Written instruction »
Collect every line from the items below that contains the string "Length". Case counts.

######

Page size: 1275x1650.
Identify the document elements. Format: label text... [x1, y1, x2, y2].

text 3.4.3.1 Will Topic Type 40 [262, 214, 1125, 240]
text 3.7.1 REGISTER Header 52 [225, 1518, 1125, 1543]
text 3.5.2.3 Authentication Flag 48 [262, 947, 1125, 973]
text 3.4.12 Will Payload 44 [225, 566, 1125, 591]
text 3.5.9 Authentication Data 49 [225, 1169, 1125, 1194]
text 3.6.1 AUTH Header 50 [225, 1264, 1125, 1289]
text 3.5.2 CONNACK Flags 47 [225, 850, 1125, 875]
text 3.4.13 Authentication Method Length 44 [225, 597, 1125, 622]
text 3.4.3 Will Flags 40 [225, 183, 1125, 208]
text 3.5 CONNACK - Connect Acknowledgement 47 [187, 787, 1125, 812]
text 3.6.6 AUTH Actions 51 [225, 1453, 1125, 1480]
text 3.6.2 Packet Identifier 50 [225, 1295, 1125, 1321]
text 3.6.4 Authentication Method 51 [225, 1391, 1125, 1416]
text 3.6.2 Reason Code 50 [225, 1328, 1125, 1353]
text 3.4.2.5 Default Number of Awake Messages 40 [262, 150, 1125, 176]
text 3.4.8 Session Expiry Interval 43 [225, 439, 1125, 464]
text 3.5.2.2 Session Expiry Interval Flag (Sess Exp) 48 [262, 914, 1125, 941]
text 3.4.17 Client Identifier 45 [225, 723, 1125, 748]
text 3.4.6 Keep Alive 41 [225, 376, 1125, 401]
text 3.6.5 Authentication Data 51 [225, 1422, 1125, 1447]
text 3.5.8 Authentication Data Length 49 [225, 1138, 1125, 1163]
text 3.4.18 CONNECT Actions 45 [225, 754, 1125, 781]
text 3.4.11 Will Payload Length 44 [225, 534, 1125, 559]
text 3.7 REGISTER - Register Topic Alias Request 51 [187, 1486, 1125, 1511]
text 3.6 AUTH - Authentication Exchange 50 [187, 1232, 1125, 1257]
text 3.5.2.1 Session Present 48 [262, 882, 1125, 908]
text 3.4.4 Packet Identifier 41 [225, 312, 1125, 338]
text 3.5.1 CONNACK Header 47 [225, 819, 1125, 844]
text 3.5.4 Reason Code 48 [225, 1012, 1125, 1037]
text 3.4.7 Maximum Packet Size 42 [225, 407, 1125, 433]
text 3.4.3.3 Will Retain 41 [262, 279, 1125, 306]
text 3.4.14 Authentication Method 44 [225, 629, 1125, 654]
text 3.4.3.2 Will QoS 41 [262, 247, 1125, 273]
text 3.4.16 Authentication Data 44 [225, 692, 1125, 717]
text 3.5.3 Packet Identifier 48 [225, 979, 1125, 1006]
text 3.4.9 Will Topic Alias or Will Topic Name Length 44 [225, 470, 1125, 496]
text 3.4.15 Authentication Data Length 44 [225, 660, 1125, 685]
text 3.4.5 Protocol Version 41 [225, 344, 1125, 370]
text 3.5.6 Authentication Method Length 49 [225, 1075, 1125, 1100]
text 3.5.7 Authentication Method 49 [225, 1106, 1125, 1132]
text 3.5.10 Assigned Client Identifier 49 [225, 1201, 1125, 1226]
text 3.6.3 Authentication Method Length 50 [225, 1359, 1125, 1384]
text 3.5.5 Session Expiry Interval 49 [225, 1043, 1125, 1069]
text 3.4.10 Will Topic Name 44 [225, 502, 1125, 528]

######

Task solution »
text 3.4.13 Authentication Method Length 44 [225, 597, 1125, 622]
text 3.5.8 Authentication Data Length 49 [225, 1138, 1125, 1163]
text 3.4.11 Will Payload Length 44 [225, 534, 1125, 559]
text 3.4.9 Will Topic Alias or Will Topic Name Length 44 [225, 470, 1125, 496]
text 3.4.15 Authentication Data Length 44 [225, 660, 1125, 685]
text 3.5.6 Authentication Method Length 49 [225, 1075, 1125, 1100]
text 3.6.3 Authentication Method Length 50 [225, 1359, 1125, 1384]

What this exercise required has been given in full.